The world has quite a rosy picture about expats. Inflated salaries, extra benefits and perks, children getting international exposure and different cultures - this could be the life of an expat, right? Not completely.
Though some of it may be true, the actual life of an expat is beyond this. There are grey areas that only expats understand. While one of it may be changing life circumstances, and thus some kind of inconsistency in lifestyle; what worries the expats most these days is the changing health scenario.
Life isn't as predictable and easy as it used to be a few years ago, thanks to some of the changes National Health Service (NHS) has been incorporating into company policies. Add to this the pressure of job assignments they hold overseas, and health surely takes centre stage.
Though expat insurances are designed to cover the financial and other losses incurred by expats when they are living in a country that's not their own, they are often subject to change from time to time, depending on the changes brought into policies by their country of origin. Most common types of insurances purchased by expats include health, automobile, personal liability and short-term travel insurance among many others.
Alison Massey, Marketing and E-commerce Director of Now Health International says "Most expats from the UK travel to three main destinations: Spain for the retiree market, Australia for the long-term move and the UAE for a short-term assignment."
Other than Australia where the public health system rivals that of the UK, there is little to no government assistance for outbound UK expats. Though NHS does recommend using its own agencies for any health cover, expats are often advised to do their own homework on buying policies to cover their individual and families' health concerns during their stay in a foreign country.
In a nutshell, today an expat has many more issues to consider than he/she did previously.
Earlier, the 'expat contract' that would include rent, school fees, extended holidays and a comprehensive life, critical illness and international medical insurance package. But, now it is history. When expats take up assignments overseas these days, the local contracts come with limited holidays, no rent or school fees and very likely reduced insurance coverage.
In the recent times, expat health coverage in the first year of stay in a foreign location is limited to emergency situations and basic walk-in situations into a hospital. Only after a year, even by NHS standards, does a comprehensive health plan kick in covering checkups and follow ups. Most of the times, health is an expat's own lookout.
Though some agencies do help the expat curate a health plan for self and family, the choice is never easy and complete.
Because, very often employers will provide their international employees with a budget to buy health insurance, and it's here that the main issue arises. Massey elaborates on the situation. "Majority of expats buying international health insurance are doing so for the first (and probably only) time. This means that they need additional assistance from their company on the right product to buy. Invariably however, internal company resources rarely stretch to provide this level of information which is why expats need to find reliable sources of independent information to help them make a good decision."
With a limited access to doctors, and complications arising out of keeping separate health plans timed differently, all add to the existing issues an expat and his/her family faces while on a high-stress job.
Agencies like Healthcare International. Cigna Expatplus, Expacare, Clements Worlwide, BUPA, AXA, Allianz Worldwide care, Aetna International - all cater to the growing health needs of expats. They also calculate the premiums according to the countries' ranking as per the medical costs.
An international health insurance plan is drawn based on the age and health condition of an expat. What's tricky here is, if an expat suffers a medical emergency while on a holiday in his own country, the policy works differently. In most cases, the situation even gets more complicated since the reimbursement and meeting of medical expenses in one's own homeland needs a different policy that applies in his country.

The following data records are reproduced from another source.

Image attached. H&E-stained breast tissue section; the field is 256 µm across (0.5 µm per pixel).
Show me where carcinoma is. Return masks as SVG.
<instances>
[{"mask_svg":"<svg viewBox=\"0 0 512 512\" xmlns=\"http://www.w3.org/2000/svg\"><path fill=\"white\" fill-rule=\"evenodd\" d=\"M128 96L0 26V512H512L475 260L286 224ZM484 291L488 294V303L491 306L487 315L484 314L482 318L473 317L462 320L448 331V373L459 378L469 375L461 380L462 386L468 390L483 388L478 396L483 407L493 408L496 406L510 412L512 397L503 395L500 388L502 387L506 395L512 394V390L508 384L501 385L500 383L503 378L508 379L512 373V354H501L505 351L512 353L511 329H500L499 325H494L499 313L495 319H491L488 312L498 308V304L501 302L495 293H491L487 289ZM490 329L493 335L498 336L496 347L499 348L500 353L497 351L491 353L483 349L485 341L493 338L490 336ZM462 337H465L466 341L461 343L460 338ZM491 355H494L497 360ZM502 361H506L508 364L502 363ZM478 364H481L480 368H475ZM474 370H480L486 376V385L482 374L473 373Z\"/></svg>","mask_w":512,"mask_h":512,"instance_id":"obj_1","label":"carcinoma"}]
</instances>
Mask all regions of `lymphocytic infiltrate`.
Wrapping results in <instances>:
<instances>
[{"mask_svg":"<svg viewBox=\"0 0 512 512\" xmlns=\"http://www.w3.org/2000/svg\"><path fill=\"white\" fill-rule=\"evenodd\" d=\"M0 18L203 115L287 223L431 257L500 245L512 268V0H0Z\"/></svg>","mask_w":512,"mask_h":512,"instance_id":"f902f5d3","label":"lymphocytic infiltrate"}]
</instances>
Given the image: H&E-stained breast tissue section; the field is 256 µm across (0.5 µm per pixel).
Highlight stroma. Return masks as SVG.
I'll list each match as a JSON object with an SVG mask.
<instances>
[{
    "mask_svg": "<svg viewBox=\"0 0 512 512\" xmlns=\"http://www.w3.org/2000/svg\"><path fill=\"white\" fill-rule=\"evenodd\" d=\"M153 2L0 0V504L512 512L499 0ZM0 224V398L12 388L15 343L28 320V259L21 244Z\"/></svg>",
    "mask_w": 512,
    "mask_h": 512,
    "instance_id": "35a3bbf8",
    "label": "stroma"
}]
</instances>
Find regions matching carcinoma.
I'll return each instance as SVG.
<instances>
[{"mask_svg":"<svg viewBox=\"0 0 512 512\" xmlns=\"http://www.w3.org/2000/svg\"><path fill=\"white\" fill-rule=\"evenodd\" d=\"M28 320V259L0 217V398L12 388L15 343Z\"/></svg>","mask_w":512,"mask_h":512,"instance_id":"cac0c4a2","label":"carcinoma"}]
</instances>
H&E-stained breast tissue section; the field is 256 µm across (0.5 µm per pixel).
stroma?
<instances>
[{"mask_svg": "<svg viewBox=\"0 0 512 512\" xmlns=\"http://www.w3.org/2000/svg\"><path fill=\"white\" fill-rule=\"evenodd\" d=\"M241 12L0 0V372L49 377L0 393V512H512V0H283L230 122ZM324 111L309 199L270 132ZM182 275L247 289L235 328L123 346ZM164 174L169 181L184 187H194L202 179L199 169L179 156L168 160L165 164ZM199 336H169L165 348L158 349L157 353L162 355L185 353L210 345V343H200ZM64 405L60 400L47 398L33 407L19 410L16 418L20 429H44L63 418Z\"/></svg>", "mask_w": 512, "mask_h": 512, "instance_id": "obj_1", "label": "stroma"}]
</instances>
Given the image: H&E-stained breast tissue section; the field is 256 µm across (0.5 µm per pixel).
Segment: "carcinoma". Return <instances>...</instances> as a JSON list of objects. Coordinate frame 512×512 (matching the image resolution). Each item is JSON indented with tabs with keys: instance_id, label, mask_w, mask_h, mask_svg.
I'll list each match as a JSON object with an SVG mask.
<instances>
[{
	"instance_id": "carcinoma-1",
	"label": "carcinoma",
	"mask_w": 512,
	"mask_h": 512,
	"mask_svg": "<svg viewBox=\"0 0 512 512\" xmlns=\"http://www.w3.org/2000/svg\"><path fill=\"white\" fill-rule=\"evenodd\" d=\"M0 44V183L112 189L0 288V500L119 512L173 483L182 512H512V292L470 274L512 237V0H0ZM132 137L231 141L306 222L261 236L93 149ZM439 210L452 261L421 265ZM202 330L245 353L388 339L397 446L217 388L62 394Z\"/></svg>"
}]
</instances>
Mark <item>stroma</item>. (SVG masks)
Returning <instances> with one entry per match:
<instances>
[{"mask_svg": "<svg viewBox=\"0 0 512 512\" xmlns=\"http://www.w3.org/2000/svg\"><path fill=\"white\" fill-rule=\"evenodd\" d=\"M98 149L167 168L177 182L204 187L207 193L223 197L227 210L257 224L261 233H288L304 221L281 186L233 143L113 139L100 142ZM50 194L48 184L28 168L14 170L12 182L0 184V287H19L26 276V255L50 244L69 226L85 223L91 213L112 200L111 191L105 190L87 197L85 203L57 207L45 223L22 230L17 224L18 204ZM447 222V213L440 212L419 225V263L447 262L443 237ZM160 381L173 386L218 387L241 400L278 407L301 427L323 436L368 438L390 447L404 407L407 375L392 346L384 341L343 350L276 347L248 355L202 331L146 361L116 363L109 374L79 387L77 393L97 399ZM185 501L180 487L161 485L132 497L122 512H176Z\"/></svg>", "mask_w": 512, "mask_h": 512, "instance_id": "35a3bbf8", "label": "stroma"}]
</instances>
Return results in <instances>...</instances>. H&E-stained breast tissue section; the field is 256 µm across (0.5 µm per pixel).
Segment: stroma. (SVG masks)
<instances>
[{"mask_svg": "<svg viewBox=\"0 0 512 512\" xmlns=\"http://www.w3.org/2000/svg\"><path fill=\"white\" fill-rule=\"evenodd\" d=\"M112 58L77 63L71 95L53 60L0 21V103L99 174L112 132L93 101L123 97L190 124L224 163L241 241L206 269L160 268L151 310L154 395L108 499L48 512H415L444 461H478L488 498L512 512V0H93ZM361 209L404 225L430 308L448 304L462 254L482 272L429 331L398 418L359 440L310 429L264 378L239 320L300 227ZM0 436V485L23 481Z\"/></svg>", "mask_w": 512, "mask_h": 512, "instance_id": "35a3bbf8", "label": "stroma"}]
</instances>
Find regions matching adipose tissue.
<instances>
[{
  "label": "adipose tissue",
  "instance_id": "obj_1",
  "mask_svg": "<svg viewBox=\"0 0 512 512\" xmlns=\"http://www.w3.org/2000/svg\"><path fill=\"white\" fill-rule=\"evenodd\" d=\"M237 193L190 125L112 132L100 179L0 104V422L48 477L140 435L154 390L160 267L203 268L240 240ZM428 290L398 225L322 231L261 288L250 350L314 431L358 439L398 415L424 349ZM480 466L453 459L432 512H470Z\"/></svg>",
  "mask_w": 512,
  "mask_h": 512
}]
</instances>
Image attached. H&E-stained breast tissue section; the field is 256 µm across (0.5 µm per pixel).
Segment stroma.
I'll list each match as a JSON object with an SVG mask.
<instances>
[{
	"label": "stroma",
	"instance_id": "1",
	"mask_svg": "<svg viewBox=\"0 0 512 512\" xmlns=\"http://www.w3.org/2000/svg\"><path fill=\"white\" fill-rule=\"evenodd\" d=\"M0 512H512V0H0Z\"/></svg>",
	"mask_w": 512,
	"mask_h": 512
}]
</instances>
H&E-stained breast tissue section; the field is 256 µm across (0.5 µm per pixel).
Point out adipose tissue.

For instance, in the recent times, NHS decided it would not bear the cost of an expat's health care that enabled them to access free treatment in neighbouring countries, when they do not qualify through employment. Till late, expats passed on this cost to their homeland treasury in Britain. However, time margin was provided to some policy holders who held special category permission such as Social Security Residual Form S1. But, once it lapses, those living in other EU countries would require to buy a private medical insurance.
The changes that are made to their policies in their nation of birth, may even be out of the purview of an expat, making the health tracking a difficult issue.